__ASSIGNMENT__. From the entries below, copy every line that has the word "image".

__DATA UNDER STUDY__.
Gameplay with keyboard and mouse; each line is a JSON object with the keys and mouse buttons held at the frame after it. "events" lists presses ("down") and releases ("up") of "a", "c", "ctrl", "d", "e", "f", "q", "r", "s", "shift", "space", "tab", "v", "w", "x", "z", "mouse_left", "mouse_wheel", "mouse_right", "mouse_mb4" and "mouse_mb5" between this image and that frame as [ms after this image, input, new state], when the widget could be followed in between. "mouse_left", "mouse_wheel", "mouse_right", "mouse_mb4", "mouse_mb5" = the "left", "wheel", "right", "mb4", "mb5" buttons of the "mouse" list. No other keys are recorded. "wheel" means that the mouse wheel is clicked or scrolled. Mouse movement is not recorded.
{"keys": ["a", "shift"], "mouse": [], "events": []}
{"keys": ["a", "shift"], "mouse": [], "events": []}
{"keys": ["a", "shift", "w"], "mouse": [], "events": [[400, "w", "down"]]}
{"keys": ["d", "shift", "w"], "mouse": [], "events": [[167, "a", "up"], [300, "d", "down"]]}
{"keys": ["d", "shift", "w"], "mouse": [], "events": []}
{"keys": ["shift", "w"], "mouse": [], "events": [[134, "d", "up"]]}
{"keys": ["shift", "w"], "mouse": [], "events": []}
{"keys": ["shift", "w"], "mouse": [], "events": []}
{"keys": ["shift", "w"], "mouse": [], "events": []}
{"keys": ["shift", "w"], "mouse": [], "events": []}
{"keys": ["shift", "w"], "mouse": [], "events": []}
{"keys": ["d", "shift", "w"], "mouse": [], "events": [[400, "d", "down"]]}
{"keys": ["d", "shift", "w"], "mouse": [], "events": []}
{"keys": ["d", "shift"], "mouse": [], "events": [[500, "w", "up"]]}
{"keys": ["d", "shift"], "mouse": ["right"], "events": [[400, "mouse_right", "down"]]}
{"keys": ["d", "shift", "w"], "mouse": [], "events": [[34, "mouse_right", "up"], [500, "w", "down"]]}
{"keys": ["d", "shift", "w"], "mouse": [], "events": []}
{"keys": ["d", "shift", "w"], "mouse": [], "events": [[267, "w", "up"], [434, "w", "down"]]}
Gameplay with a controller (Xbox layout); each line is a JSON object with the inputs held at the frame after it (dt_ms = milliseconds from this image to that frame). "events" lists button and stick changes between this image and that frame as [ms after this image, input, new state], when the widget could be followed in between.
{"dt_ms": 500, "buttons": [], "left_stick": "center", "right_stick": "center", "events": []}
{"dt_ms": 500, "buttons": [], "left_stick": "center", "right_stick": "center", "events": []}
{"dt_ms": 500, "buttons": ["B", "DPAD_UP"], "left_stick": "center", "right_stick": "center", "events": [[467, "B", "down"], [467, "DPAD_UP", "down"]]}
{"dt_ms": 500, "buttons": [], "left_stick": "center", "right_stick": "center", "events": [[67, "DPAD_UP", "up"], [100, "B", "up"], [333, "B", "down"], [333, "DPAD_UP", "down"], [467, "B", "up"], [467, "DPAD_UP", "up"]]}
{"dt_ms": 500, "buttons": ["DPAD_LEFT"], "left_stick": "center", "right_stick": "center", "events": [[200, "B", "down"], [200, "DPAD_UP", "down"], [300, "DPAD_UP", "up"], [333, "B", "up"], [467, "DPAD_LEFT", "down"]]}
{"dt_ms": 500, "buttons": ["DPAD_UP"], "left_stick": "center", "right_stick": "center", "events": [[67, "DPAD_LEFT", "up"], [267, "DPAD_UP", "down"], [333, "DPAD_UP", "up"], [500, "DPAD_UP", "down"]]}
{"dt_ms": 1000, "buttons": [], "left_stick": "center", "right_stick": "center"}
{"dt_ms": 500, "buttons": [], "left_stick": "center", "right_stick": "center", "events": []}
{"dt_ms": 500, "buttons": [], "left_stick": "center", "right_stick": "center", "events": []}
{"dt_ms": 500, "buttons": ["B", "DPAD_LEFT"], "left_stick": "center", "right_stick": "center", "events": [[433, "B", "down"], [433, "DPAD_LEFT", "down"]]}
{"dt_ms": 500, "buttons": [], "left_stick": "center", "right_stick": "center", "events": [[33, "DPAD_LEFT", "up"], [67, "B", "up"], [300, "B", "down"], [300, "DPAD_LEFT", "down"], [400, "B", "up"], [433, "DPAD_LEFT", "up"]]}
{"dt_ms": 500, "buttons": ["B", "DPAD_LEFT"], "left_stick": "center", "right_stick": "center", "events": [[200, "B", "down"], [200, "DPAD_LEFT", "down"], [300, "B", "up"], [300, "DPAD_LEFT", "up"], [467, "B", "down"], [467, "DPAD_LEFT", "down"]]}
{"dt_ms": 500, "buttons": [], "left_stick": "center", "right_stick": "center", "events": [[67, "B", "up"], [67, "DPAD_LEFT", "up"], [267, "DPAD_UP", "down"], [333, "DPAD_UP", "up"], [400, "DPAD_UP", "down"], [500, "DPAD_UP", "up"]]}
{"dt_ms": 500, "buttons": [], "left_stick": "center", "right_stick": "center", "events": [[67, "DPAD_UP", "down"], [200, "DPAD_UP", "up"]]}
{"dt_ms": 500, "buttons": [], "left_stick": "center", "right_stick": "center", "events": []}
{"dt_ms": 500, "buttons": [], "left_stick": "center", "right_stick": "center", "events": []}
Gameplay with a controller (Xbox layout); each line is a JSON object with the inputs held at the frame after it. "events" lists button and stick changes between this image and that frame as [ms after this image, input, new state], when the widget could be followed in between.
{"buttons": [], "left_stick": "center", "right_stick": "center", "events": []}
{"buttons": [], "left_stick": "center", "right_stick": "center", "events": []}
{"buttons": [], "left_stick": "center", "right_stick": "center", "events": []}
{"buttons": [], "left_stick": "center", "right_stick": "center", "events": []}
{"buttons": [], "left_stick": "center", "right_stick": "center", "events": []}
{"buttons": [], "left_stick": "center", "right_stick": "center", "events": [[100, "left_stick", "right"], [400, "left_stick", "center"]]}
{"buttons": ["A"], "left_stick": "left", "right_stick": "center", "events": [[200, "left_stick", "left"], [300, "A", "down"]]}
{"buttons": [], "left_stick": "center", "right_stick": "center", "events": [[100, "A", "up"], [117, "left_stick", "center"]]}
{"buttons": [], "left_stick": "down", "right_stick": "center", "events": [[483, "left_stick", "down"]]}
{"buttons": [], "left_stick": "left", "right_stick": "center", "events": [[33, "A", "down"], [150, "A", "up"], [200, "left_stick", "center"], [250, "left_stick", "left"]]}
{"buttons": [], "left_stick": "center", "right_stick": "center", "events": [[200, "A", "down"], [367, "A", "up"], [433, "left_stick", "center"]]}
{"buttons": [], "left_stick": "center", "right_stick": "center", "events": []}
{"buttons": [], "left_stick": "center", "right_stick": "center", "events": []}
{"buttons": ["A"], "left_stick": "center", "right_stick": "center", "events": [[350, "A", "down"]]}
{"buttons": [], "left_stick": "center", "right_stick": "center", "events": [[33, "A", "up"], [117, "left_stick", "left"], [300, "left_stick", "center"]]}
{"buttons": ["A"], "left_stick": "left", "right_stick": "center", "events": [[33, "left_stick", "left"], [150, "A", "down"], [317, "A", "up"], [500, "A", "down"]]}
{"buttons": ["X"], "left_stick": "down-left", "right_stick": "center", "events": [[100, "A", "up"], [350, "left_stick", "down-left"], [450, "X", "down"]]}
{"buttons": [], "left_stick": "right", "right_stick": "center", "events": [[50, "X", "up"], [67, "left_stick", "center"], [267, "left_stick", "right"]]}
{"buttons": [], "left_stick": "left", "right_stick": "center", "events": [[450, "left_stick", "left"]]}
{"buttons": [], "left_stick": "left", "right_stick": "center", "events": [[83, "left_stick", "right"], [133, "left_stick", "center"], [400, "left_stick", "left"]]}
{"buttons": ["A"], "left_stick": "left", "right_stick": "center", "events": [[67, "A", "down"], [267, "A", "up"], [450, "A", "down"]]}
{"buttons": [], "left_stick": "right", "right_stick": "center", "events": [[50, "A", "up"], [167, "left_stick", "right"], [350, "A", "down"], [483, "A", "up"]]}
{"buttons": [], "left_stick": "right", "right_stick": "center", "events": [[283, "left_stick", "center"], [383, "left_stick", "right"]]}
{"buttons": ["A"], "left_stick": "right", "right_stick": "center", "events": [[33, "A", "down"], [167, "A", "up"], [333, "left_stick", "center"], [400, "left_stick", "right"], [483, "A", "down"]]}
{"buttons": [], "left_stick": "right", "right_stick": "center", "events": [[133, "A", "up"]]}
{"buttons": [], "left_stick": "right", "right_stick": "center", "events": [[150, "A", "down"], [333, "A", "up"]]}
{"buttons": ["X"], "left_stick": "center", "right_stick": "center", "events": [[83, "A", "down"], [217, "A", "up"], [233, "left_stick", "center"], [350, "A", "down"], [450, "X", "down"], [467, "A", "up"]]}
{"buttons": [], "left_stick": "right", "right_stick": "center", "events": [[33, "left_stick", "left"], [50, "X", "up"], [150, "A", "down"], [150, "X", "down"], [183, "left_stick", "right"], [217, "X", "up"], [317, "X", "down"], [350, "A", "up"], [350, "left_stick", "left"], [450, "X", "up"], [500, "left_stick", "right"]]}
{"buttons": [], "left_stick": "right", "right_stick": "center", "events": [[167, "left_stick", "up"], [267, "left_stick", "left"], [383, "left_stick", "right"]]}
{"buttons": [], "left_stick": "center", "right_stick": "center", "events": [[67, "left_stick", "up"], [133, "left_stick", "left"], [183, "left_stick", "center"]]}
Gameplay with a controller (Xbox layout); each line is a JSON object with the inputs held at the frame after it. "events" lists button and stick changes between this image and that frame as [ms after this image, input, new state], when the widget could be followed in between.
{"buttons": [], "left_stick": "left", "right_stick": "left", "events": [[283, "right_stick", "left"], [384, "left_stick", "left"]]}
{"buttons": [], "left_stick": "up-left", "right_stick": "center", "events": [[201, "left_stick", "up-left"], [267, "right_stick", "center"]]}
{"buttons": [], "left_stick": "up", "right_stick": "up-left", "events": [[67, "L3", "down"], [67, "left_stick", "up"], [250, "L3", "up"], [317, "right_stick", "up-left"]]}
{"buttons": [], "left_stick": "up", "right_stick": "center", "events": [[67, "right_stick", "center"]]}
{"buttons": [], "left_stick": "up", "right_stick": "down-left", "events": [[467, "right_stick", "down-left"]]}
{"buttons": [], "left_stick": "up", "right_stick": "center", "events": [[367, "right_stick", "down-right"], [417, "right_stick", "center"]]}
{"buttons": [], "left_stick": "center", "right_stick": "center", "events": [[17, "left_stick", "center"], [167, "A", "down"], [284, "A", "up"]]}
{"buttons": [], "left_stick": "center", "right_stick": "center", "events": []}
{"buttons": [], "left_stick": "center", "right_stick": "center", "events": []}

__EXERCISE SOLUTION__.
Gameplay with keyboard and mouse; each line is a JSON object with the keys and mouse buttons held at the frame after it. "events" lists presses ("down") and releases ("up") of "a", "c", "ctrl", "d", "e", "f", "q", "r", "s", "shift", "space", "tab", "v", "w", "x", "z", "mouse_left", "mouse_wheel", "mouse_right", "mouse_mb4" and "mouse_mb5" between this image and that frame as [ms after this image, input, new state], when the widget could be followed in between. "mouse_left", "mouse_wheel", "mouse_right", "mouse_mb4", "mouse_mb5" = the "left", "wheel", "right", "mb4", "mb5" buttons of the "mouse" list. No other keys are recorded. "wheel" means that the mouse wheel is clicked or scrolled. Mouse movement is not recorded.
Gameplay with a controller (Xbox layout); each line is a JSON object with the inputs held at the frame after it (dt_ms = milliseconds from this image to that frame). "events" lists button and stick changes between this image and that frame as [ms after this image, input, new state], when the widget could be followed in between.
Gameplay with a controller (Xbox layout); each line is a JSON object with the inputs held at the frame after it. "events" lists button and stick changes between this image and that frame as [ms after this image, input, new state], when the widget could be followed in between.
Gameplay with a controller (Xbox layout); each line is a JSON object with the inputs held at the frame after it. "events" lists button and stick changes between this image and that frame as [ms after this image, input, new state], when the widget could be followed in between.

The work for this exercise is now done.